Cantillation: Chanting the Bible
Today the Bible is chanted in synagogues with an intricate musical system, but the practice began with one man projecting in a marketplace.
One can hear the Bible chanted in synagogues all around the world, although the sound varies widely from region to region and sometimes from community to community. The same notation is used throughout, but there are noticeable differences in the melodic patterns associated with the symbols. Within a single community, the set of melodic patterns that is used also changes throughout the year, based on the occasion as well as according to which text is being chanted: The melodies for chanting from the Torah, Prophets (the haftarah), and Writings (such as the megillot, or scrolls, read on certain holidays) are all different, though they employ the same system of notations. The following article is excerpted with permission from Discovering Jewish Music (Jewish Publication Society).
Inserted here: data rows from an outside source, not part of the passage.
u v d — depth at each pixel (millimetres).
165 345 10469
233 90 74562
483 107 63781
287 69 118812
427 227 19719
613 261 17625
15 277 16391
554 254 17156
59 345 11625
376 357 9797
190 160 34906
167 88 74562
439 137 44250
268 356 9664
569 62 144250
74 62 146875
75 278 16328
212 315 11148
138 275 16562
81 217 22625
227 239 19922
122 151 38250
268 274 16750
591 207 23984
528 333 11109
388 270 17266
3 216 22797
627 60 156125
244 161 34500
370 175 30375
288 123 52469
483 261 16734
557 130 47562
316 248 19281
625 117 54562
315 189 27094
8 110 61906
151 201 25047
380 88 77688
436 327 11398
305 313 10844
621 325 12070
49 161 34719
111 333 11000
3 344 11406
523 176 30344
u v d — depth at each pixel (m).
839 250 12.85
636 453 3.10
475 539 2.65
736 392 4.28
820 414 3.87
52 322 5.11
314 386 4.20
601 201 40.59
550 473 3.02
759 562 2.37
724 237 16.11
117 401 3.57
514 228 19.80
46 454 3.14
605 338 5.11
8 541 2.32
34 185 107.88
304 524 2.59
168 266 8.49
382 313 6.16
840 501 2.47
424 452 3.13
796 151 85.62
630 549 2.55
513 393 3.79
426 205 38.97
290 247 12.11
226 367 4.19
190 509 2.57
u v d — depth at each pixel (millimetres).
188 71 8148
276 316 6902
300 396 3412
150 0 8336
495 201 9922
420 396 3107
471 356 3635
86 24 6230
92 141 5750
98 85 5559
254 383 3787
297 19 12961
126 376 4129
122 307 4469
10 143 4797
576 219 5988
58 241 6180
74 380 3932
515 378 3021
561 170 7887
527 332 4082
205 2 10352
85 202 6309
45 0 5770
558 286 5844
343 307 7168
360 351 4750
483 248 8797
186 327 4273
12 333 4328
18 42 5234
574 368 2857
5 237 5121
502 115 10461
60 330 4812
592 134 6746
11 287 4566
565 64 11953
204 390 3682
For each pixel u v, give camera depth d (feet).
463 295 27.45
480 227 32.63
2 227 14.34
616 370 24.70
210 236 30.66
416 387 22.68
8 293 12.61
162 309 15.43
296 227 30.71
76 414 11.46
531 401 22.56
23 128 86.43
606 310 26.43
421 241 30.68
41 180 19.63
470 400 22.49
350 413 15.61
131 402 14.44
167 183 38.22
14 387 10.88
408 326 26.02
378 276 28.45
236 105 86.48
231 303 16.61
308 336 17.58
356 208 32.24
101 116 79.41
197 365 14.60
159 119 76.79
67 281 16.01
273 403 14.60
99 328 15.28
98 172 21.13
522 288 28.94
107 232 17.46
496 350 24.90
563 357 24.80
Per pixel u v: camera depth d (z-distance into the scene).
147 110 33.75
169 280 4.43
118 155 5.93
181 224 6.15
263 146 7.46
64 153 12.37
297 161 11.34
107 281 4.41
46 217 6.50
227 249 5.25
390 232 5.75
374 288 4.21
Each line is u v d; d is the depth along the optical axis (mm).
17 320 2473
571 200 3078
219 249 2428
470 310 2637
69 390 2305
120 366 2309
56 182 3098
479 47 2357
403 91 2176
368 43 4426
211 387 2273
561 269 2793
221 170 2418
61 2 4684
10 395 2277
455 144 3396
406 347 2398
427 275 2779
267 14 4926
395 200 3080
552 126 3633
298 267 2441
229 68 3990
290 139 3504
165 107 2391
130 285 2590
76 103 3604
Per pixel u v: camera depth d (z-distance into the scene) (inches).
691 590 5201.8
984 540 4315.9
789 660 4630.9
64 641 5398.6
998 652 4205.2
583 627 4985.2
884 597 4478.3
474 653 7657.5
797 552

Cantillation (from the Latin cantare, meaning "to sing") is the practice of chanting from the biblical books in the Jewish canon. The practice goes back to the time of Ezra, when the Jewish people returned from their Babylonian exile following the destruction of the first Temple (about 510 B.C.E.).
Realizing that the people had stopped observing the laws of the Torah, Ezra took it upon himself to read portions of the Law every time he could assemble an audience. Sabbaths and festivals provided obvious opportunities; so, too, did market days, when large groups would gather to buy, sell, and catch up on local news. Market days were Mondays and Thursdays, and so, to this day, the Torah is read publicly at least three times each week.
Of course, Ezra did not have the benefit of modern acoustics, microphones, or even the undivided attention of his congregation. Ezra stood in the marketplace surrounded by squawking chickens, braying animals, and unruly children, and competed with the sounds of life. Exaggerating the highs, lows, and cadences of normal speech, Ezra projected the holy texts in a style caught somewhere between speaking and full-blown singing.
Formalizing the Practice
Ezra did not read the Torah in the manner common today. In fact, it is assumed that he differentiated only the beginnings, middles, and ends of verses. The notion of chanting the Bible was an evolving one that gradually became accepted and musically more elaborate. By the second century, Rabbi Akiva (ca. 50-135 C.E.) demanded that the Torah be studied--by means of chant--on a daily basis (B. Sanhedrin 99a).
Rav (third century) is quoted in several Talmudic discussions as understanding Nehemiah 8:8 (in which Ezra's public reading is described) as referring to punctuation by means of melodic cadences. Johanan (d. 279 C.E.) of the Tiberias Academy is credited with fixing the notion that it is not only customary, but required, that the reader use the proper musical chant. He states categorically, "Whosoever reads [the Torah] without melody and studies [Mishnah] without song, to him may be applied the verse (Ezekiel 20:25): 'Moreover I gave them laws that were not good, and rules by which they could not live"' (B. Megillah 32a).
We must note that the biblical texts available to Ezra, to the Rabbis of the Talmud, and even through the sixth century, were like the Torah scrolls in use today: devoid of any vowels, punctuation, and grammatical indicators. Ezra and those who followed him depended upon an oral tradition for their understanding of the proper pronunciation and accentuation of the sacred texts. As chanting became more widely practiced, a system of hand signals common in the ancient Near East began to be employed. This system, called "chironomy," required an assistant to the reader to use gestures of the hand and fingers to visually illustrate the proper musical rendition of the text.
Much later, in the second half of the first millennium, a group of largely anonymous Masoretes ("conservators of the tradition") redacted the oral tradition inherited from Moses. These scholars notated the missing vowels, punctuation, and grammatical organization into the text using a set of 28 symbols called "neumes" (te'amim). Later the neumes were also used to provide musical direction to the reader. Simple (and sometimes more complex) melodic patterns were attached to each symbol to provide for a fully detailed rendition of the biblical text.
As the system became more elaborate, chironomy became of increasing importance, since readers were now compelled to provide more sophisticated musical renditions based upon varying combinations of these neumes. Moreover, while the neumes appeared in various versions of the Bible acceptable for study purposes, it remained customary to chantpublicly from a non-punctuated scroll. Chironomy remained commonplace in the time of the Masoretes and through the 11th century and has enjoyed some renewed interest in our time.